**What you are asked to do**
Work out how many lines in these entries include the string "content", and give only that figure.

──────── Listed records

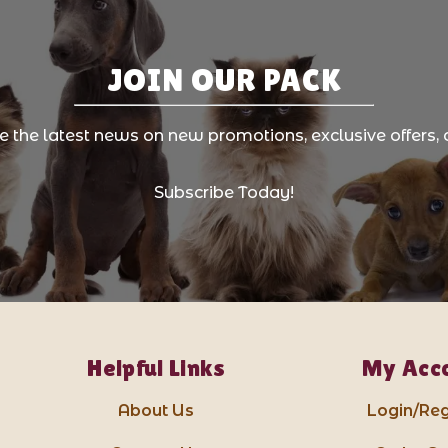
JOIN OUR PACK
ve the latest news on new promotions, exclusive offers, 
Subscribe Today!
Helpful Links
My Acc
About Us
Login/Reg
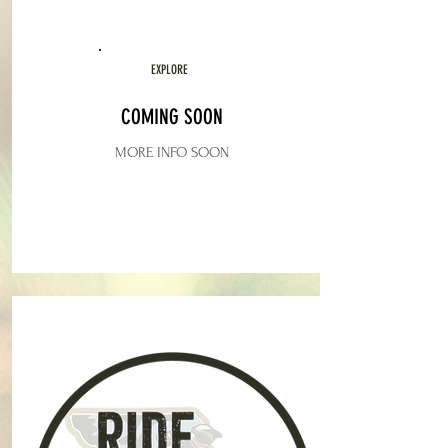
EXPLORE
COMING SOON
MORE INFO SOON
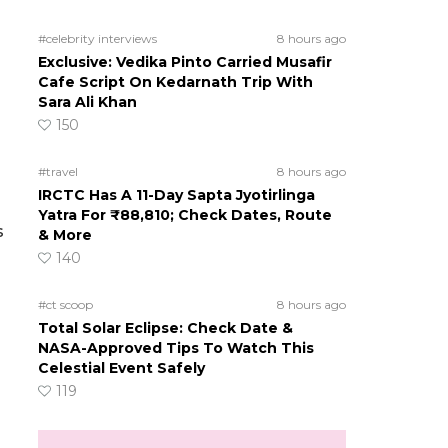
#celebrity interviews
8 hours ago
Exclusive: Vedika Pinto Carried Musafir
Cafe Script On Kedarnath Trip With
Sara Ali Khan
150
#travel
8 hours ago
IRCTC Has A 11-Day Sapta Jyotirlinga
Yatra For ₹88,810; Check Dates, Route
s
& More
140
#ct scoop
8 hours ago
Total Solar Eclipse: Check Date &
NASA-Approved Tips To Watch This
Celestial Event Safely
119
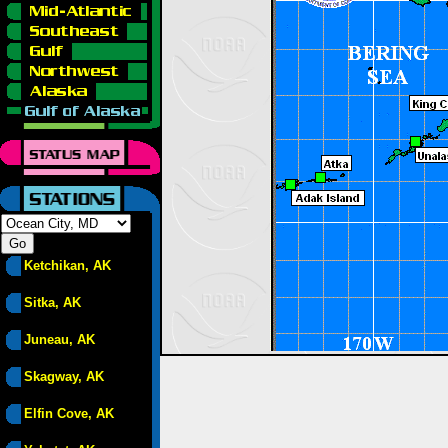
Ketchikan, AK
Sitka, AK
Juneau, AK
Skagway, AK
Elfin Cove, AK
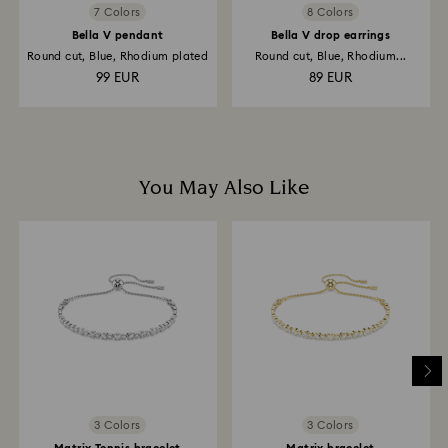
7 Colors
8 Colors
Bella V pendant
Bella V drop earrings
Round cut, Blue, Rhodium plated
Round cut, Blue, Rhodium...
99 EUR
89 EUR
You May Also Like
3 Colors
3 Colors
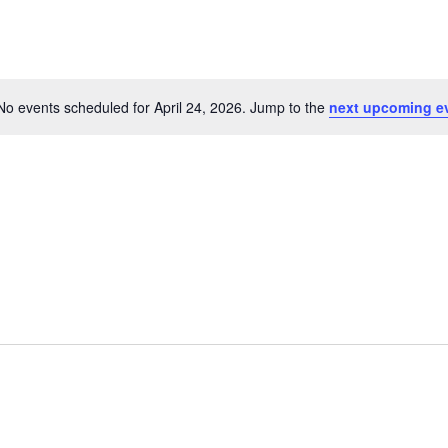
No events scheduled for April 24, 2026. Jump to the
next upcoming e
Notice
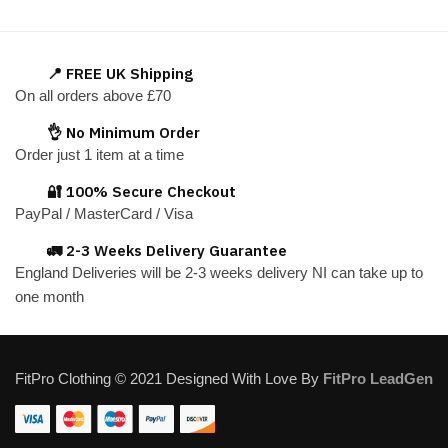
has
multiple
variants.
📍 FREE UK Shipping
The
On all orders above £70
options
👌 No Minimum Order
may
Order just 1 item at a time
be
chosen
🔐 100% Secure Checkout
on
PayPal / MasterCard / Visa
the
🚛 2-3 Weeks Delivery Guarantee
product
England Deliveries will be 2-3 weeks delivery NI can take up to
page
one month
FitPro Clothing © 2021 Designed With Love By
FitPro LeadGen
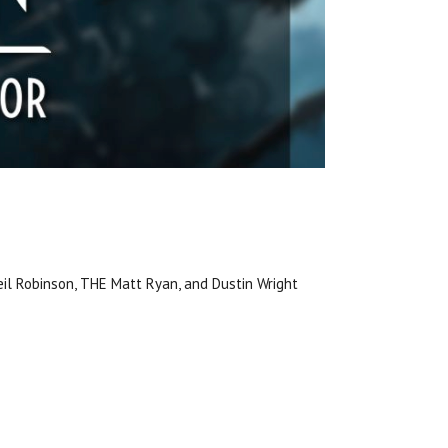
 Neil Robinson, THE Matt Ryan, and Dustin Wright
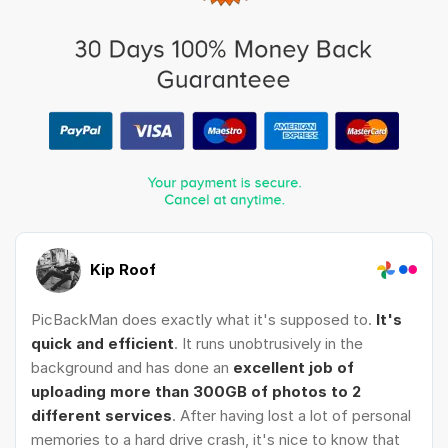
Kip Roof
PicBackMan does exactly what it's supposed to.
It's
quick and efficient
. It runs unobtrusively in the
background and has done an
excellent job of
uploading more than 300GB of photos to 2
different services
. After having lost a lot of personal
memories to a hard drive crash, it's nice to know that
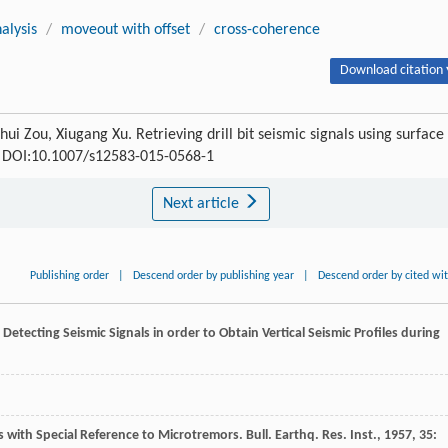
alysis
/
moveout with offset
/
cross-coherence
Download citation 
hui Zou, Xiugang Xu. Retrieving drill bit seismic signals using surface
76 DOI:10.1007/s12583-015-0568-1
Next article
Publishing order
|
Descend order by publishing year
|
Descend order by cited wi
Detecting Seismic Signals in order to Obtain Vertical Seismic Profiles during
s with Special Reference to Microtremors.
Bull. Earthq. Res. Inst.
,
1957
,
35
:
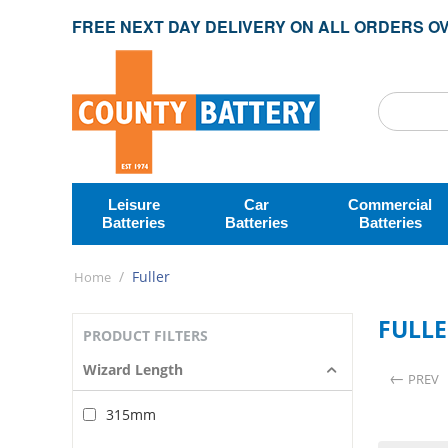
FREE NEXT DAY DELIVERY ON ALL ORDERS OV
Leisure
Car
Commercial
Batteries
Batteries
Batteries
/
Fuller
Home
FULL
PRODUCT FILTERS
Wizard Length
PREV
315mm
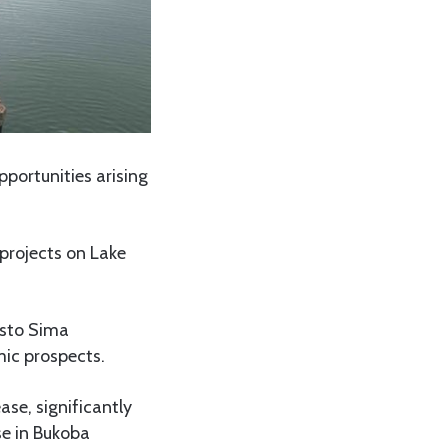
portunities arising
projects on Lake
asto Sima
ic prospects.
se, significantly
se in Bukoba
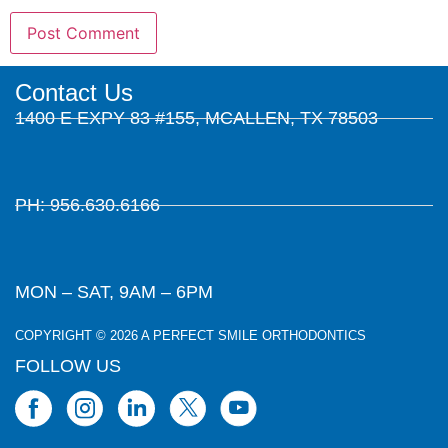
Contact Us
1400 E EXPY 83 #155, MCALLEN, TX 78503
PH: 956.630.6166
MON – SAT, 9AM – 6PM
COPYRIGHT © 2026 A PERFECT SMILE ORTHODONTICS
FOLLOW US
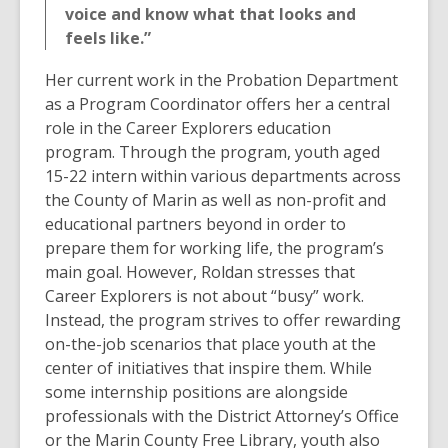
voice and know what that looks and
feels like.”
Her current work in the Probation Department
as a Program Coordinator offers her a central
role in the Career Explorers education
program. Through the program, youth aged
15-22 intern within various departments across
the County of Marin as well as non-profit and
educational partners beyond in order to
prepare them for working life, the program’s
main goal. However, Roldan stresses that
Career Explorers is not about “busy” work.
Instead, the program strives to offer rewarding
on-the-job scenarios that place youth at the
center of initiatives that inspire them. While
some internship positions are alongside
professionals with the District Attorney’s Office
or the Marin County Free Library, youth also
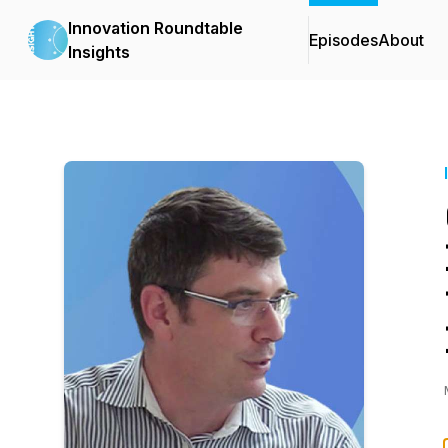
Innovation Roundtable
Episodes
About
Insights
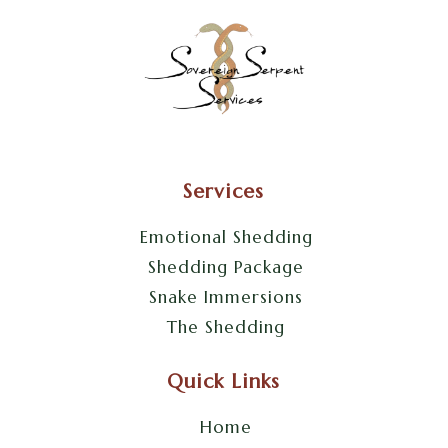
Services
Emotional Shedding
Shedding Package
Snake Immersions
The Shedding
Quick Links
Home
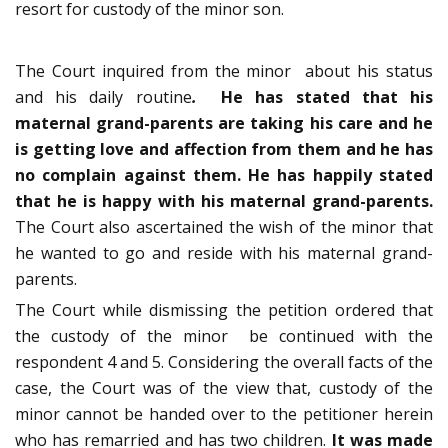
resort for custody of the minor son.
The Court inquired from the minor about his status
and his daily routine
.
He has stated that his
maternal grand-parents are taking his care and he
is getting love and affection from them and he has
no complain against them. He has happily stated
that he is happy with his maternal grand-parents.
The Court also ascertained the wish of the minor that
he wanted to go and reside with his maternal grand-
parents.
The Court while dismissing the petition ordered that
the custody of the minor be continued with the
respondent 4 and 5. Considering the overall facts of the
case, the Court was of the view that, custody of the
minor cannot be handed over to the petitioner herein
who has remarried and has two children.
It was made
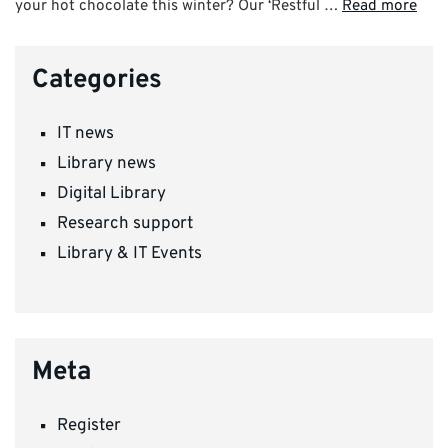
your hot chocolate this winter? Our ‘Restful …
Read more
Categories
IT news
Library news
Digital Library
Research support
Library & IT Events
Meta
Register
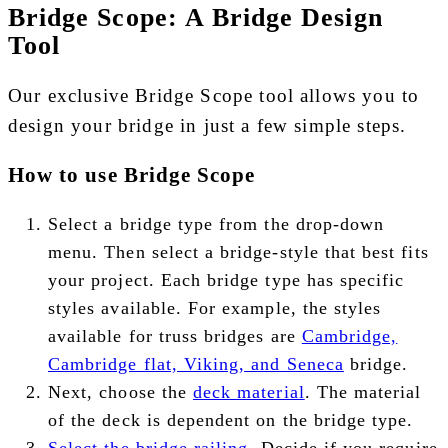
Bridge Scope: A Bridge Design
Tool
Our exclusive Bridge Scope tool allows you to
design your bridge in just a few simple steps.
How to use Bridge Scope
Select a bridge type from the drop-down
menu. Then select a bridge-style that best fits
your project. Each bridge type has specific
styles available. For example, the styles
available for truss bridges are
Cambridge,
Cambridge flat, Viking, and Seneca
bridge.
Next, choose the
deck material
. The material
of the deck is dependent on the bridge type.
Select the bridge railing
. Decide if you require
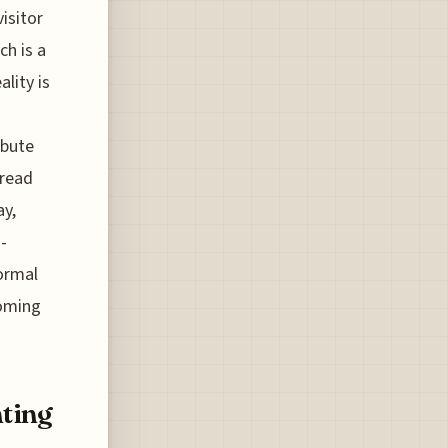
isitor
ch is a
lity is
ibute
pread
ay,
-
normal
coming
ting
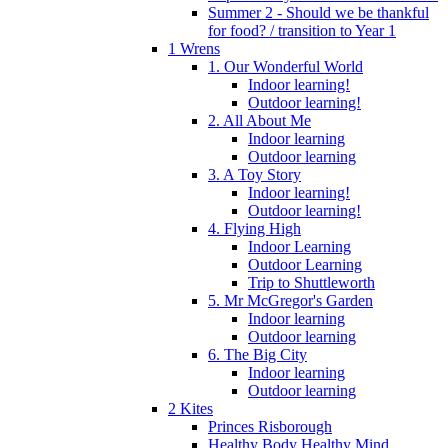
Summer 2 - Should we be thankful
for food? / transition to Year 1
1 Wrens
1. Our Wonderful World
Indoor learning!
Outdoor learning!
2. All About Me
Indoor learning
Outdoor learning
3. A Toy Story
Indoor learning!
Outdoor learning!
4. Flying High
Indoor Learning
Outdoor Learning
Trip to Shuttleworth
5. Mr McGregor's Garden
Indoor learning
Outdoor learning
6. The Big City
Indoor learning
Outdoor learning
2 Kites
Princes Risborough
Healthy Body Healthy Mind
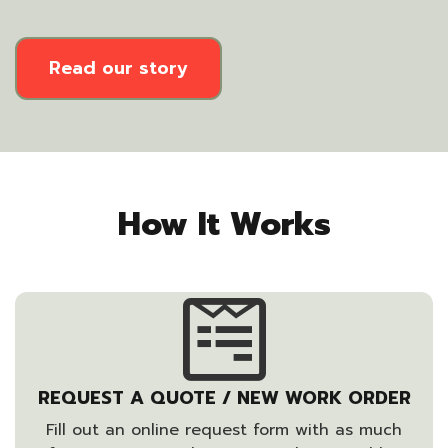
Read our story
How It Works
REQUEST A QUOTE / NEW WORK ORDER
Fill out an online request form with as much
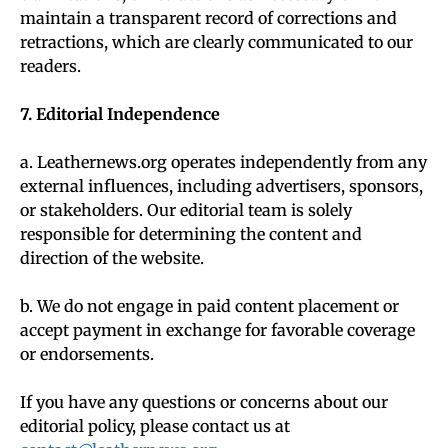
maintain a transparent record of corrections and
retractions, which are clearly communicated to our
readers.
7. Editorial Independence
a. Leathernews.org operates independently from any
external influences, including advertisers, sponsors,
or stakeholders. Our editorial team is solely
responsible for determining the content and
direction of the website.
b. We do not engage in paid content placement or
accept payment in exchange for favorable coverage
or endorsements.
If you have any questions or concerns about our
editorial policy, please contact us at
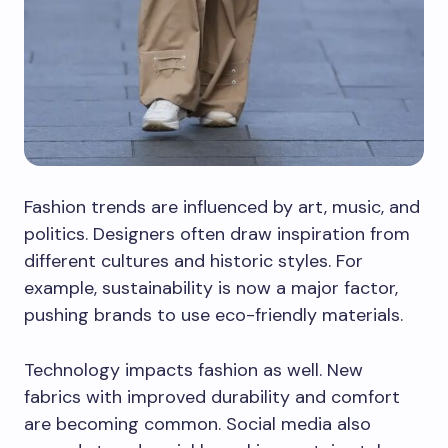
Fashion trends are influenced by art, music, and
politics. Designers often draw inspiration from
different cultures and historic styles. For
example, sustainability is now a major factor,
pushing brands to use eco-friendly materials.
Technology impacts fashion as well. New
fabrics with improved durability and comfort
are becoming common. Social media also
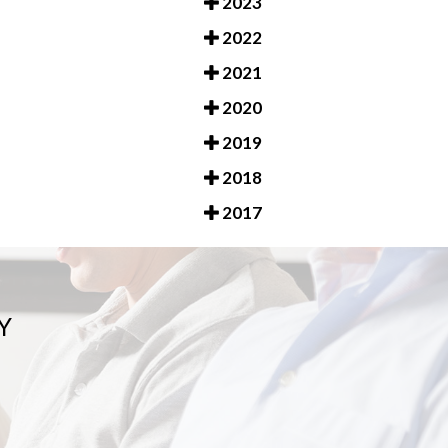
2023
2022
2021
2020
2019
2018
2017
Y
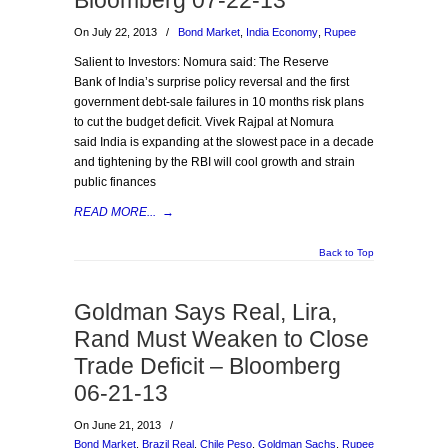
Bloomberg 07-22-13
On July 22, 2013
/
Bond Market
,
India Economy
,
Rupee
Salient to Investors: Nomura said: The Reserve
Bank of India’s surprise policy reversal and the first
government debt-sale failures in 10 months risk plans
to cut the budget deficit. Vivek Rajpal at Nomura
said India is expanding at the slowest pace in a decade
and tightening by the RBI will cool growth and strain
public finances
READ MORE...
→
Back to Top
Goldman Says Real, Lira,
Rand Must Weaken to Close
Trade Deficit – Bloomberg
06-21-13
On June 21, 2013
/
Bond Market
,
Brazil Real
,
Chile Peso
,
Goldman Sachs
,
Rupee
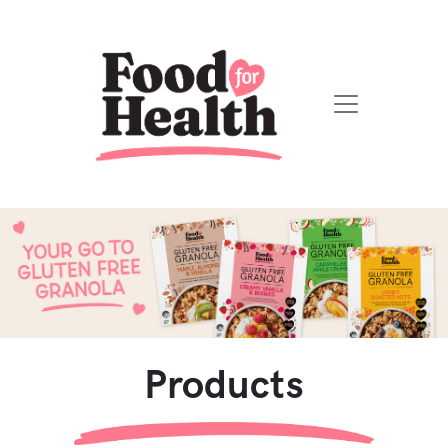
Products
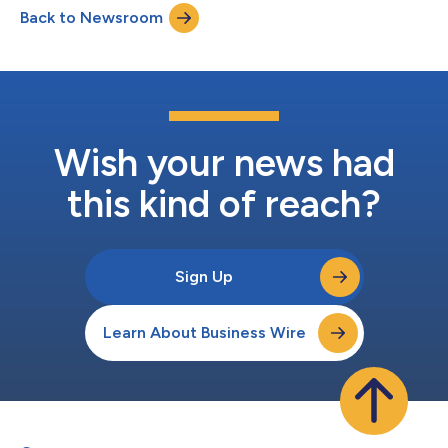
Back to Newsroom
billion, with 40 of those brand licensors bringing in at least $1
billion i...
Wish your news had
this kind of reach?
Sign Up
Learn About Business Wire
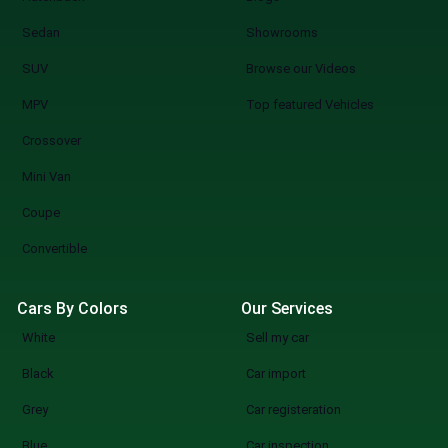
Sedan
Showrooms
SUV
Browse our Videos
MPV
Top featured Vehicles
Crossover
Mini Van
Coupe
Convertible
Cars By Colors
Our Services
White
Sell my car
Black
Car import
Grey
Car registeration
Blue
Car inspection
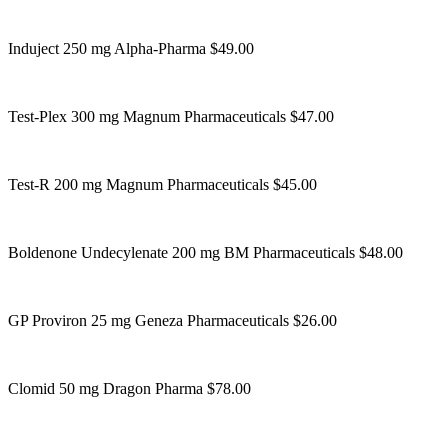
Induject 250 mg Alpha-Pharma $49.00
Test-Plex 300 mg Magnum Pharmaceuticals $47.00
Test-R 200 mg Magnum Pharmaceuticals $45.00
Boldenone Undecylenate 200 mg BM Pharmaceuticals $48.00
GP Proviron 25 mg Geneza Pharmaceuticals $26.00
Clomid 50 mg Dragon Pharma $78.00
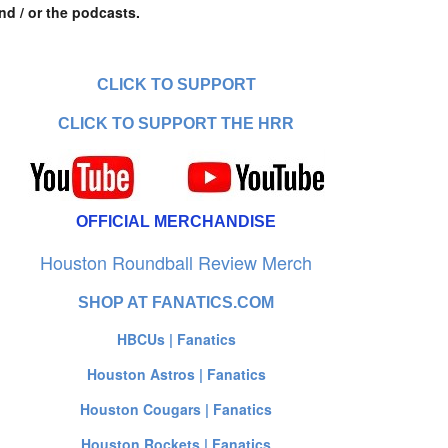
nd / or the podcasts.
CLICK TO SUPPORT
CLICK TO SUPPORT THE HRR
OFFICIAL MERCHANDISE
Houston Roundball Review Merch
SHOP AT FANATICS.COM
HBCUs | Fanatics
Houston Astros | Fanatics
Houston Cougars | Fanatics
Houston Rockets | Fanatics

────────────────

**Task answer**
2